However, Mahadevan, in an analogous environment, discloses inserting cache 
management instructions into loops to control movement of data associated with 
the vector memory reference between a cache and main memory (col. 6 lines 54- 
55, "(the compiler can) insert prefetches and effect other optimizations (cache 
management instructions) into the ... loop code"). 

Therefore, it would have been obvious to a person of ordinary skill in the art, at 
the time the invention was made, to incorporate the teachings of Mahadevan into the 
system of Carr to have cache management instructions inserted into detail loops to 
control movement of data associated with the vector memory reference between a 
cache and main memory. The modification would have been obvious because one of 
ordinary skill in the art would want to compile the code using techniques that will 
maximize the efficiency of the compiled code's cache usage and therefore overall 
operation. 

As per claim 6, the rejection of claim 1 is incorporated and further, Carr doesn't 
explicitly disclose inserting prefetch instructions into at least one of said detail 
loops to control movement of data associated with the vector memory reference 
between a cache and main memory.

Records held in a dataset
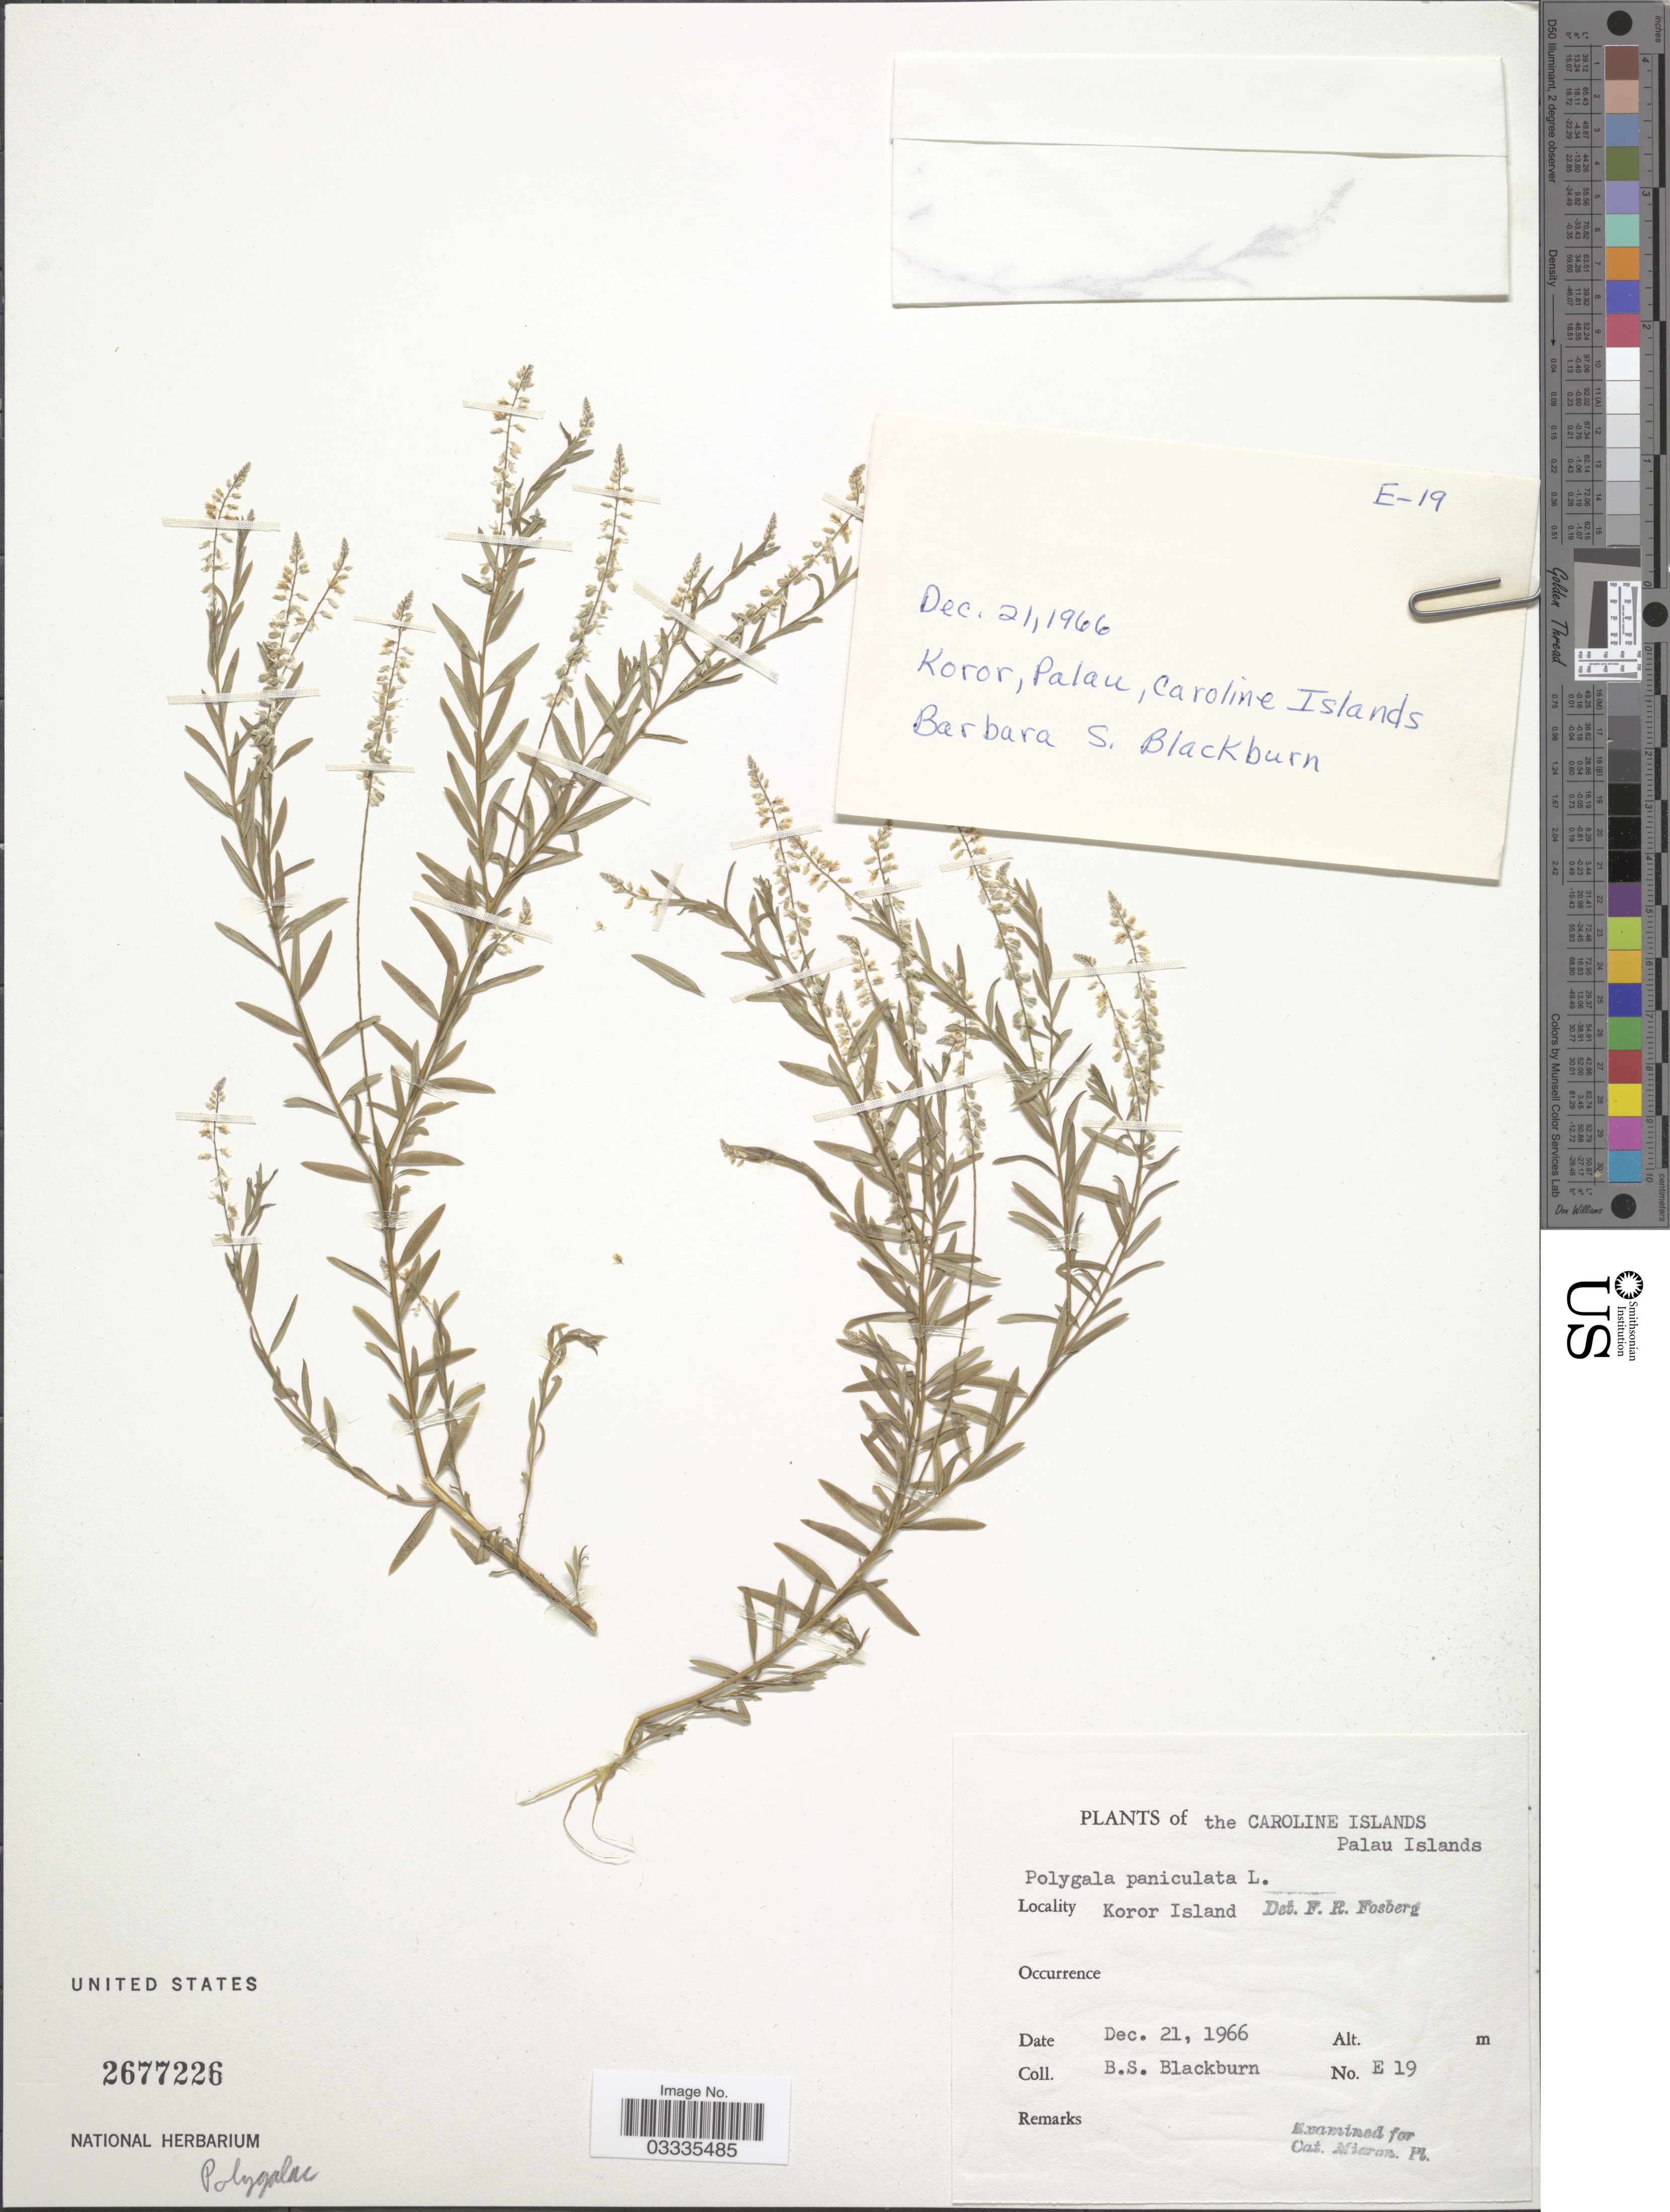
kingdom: Plantae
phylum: Tracheophyta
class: Magnoliopsida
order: Fabales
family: Polygalaceae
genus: Polygala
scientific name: Polygala paniculata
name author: L.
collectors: B. S. Blackburn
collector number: E19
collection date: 1966-12-21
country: Palau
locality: The Caroline Islands. Palau Islands. Koror Island.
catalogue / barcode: US 2677226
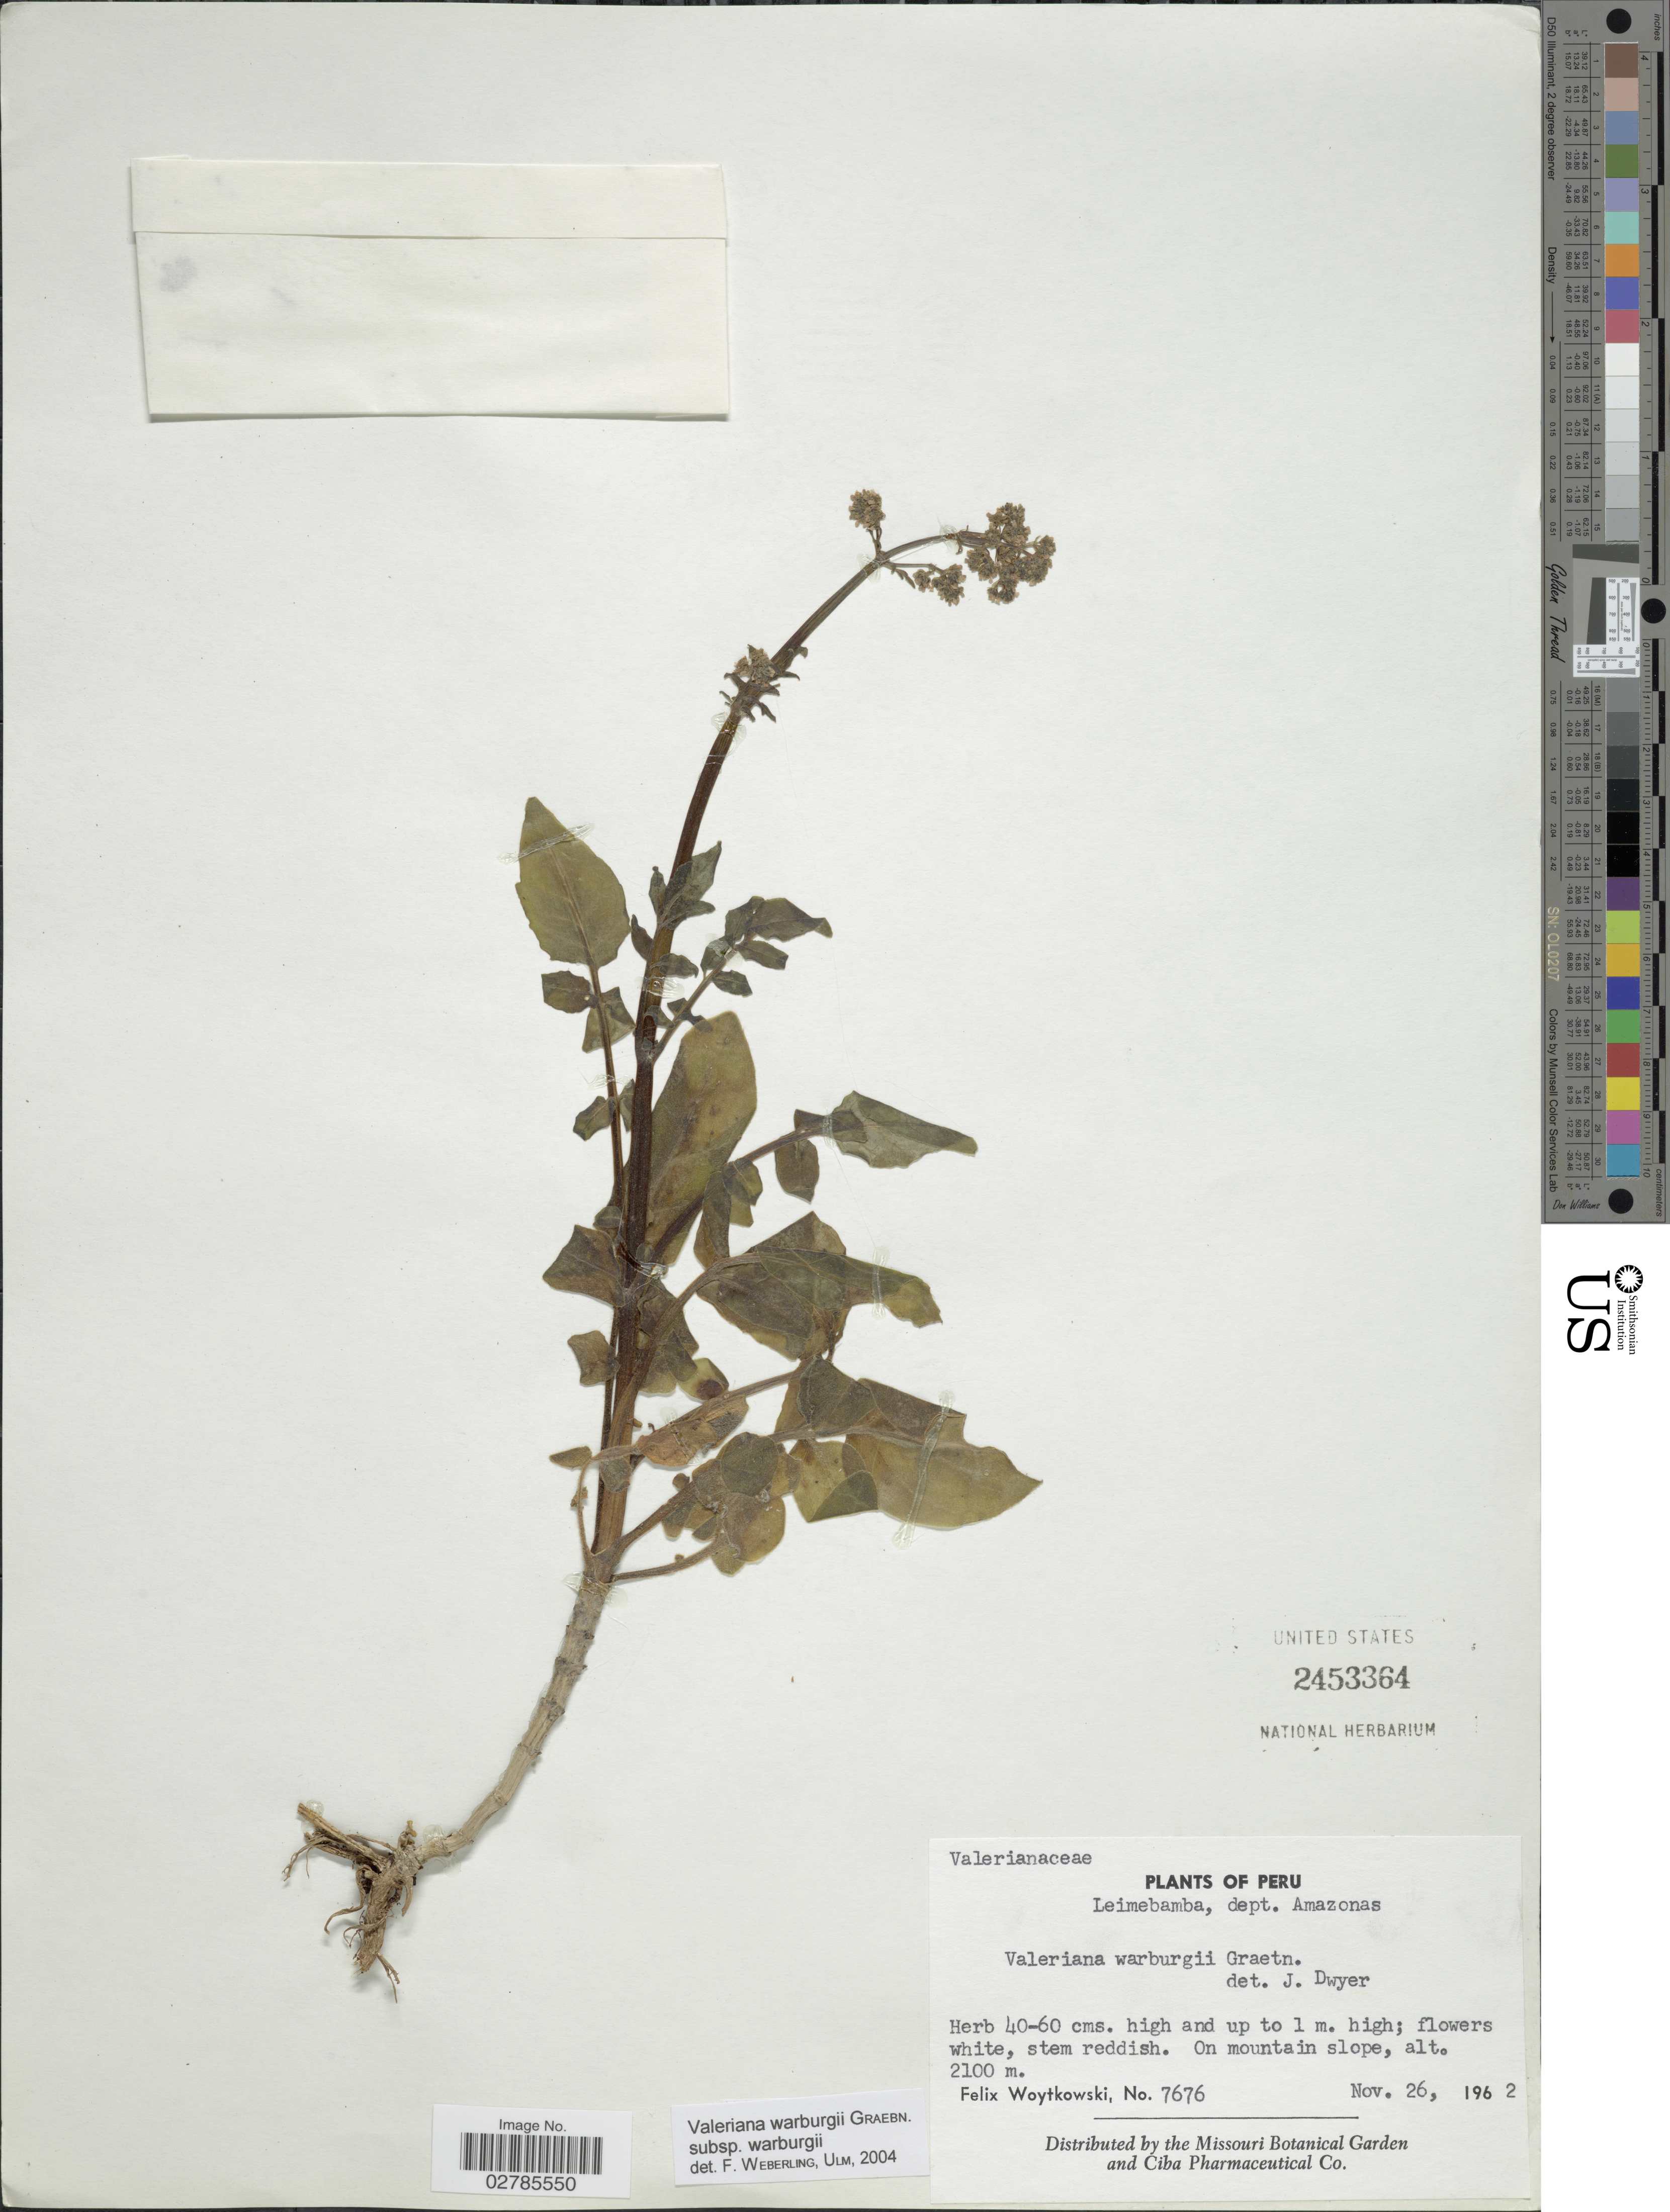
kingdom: Plantae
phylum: Tracheophyta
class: Magnoliopsida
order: Dipsacales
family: Caprifoliaceae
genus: Valeriana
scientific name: Valeriana warburgii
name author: Graebn.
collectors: F. Woytkowski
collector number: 7676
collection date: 1962-11-26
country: Peru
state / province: Amazonas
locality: Leimebamba, dept. Amazonas.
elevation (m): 2100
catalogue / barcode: US 2453364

- _Goals_
A) Write out the part of the patent rejection excerpt that starts at the words "Therefore, it would" and ends after "a cache and main memory.".
B) Rewrite the records from the line that contains "locality: The Caroline" through the end of the records, changing "collectors" to "collected by" and keeping everything else the same. Leave the pictures out.
The excerpt and the records have no connection to each other.

- _The answers_
A)
Therefore, it would have been obvious to a person of ordinary skill in the art, at 
the time the invention was made, to incorporate the teachings of Mahadevan into the 
system of Carr to have cache management instructions inserted into detail loops to 
control movement of data associated with the vector memory reference between a 
cache and main memory. The modification would have been obvious because one of 
ordinary skill in the art would want to compile the code using techniques that will 
maximize the efficiency of the compiled code's cache usage and therefore overall 
operation. 

As per claim 6, the rejection of claim 1 is incorporated and further, Carr doesn't 
explicitly disclose inserting prefetch instructions into at least one of said detail 
loops to control movement of data associated with the vector memory reference 
between a cache and main memory.

B)
locality: The Caroline Islands. Palau Islands. Koror Island.
catalogue / barcode: US 2677226
kingdom: Plantae
phylum: Tracheophyta
class: Magnoliopsida
order: Dipsacales
family: Caprifoliaceae
genus: Valeriana
scientific name: Valeriana warburgii
name author: Graebn.
collected by: F. Woytkowski
collector number: 7676
collection date: 1962-11-26
country: Peru
state / province: Amazonas
locality: Leimebamba, dept. Amazonas.
elevation (m): 2100
catalogue / barcode: US 2453364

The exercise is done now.